Others didn't excel so much with the run-of-the-mill script. Keanu Reeves is...well...Keanu Reeves. He gets about five lines of dialogue in the first hour of the movie, and then when he does speak, his acting is wooden and flat. What more did you expect? The evil witch (played by Pacific Rim's Rinko Kikuchi) also has some pretty laughable dialogue at times and overacts her part, which gets very tiresome very quickly.

The film loses its way when it tries too hard to incorporate mythical beings and magic to the narrative. The movie throws snake-dragons, Voldemort/owl-looking demons and multi-eyed horned beasts at us and expects it to stick amongst the traditional setting and vibe.

It feels as though it was aiming for a Clash of the Titans meets The Last Samurai story but the mythical elements just don't mesh with the traditional Japanese aspects. Leave the dragons at home, and play it straight. That way, you end up with an actually half-decent Last Samurai-esque movie, that doesn't degenerate into a slo-mo CGI fantasy halfway through. The CGI isn't even that good and really throws you out of the experience.

The films prologue sets up the historical story that the film is based-on, but then it deviates so much from being a historical movie, that it loses all validity.

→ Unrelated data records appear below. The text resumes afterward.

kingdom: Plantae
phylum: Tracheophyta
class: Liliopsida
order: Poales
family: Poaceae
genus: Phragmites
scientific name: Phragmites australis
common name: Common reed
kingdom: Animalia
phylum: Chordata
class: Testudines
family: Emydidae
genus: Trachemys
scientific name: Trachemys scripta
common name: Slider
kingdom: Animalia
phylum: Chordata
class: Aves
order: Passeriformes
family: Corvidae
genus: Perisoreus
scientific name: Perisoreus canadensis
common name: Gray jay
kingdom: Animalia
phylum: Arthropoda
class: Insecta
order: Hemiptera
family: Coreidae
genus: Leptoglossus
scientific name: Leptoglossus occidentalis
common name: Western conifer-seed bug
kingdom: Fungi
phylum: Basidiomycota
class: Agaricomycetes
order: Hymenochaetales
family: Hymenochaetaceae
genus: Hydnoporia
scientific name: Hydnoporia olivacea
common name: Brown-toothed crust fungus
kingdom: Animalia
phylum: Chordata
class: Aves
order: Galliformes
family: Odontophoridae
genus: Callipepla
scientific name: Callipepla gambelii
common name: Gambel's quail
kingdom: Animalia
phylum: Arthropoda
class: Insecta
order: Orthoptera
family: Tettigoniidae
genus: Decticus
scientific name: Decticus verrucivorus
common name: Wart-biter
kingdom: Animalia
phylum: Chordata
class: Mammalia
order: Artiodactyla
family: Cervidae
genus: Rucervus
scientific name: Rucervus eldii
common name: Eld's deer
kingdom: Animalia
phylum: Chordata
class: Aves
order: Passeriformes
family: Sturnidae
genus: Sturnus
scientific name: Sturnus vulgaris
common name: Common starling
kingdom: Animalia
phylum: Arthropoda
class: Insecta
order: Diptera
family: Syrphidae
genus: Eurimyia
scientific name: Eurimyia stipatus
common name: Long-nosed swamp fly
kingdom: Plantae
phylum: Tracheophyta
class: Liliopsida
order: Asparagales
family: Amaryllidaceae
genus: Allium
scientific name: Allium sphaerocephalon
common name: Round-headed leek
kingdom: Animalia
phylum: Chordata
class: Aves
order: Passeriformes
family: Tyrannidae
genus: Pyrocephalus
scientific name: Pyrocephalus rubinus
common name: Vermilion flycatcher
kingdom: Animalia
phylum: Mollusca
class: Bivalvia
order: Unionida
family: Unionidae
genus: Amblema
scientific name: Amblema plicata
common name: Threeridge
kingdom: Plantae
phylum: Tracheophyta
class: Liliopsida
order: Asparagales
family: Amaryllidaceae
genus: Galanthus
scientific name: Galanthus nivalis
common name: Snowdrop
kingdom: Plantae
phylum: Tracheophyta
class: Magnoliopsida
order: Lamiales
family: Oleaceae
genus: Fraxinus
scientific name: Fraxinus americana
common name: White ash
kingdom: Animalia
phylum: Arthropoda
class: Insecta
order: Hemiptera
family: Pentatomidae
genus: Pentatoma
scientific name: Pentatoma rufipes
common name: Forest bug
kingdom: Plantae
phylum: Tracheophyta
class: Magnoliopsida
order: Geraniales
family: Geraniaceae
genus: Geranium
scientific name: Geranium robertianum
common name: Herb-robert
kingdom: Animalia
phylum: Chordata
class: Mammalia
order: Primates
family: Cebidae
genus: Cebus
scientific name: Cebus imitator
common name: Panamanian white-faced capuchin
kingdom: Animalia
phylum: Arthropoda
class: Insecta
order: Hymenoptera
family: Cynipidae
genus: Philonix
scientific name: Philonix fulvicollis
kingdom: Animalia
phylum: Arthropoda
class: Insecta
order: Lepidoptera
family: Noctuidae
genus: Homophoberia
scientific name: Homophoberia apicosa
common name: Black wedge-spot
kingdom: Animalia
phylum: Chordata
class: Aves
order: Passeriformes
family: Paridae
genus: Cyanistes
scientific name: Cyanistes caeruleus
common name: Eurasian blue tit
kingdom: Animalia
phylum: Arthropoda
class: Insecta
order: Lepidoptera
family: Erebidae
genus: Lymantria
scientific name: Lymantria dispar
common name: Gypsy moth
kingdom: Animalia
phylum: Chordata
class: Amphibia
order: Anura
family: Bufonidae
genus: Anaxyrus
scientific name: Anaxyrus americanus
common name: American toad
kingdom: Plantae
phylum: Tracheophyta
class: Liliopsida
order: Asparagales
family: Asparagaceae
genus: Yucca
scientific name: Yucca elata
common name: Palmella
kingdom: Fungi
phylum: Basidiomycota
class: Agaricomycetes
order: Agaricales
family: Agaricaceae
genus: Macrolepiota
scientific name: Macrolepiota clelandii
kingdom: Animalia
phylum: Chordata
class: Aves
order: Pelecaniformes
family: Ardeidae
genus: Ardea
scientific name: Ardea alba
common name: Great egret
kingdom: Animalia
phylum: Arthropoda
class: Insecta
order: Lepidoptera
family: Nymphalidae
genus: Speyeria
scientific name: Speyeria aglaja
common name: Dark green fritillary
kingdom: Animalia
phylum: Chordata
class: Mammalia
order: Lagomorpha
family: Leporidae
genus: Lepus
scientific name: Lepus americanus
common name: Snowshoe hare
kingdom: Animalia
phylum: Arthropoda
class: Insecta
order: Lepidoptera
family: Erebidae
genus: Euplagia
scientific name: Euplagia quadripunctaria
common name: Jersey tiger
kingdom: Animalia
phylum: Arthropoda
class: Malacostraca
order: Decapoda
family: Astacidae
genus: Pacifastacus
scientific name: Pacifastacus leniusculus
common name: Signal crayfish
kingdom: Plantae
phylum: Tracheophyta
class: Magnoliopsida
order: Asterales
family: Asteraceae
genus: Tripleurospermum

Why not go the whole-hog and make a 'mythical adventure' like Clash of the Titans/Pirates of the Caribbean and forget that it was 'based on' real events in the first place.

It just felt disrespectful to sell the movie as 'based on a Japanese legend' when dragons or witches have nothing to do with it. They are thrown into the movie purely to draw an audience who want to see cool action scenes and swordplay, not a well-scripted and respectful historical epic.

The Verdict: 3/10

47 Ronin is a very Americanized adaptation of the Japanese legend, which will no doubt sit poorly with audiences who were hoping for something very stripped back and respectful. Overly-mythical, drenched with poor CGI and fairly wooden acting, 47 Ronin is a big disappointment. 


  1.  Hiroyuki Sanada gives the best performance.

    1. Sure does! :) At least he was a redeeming factor.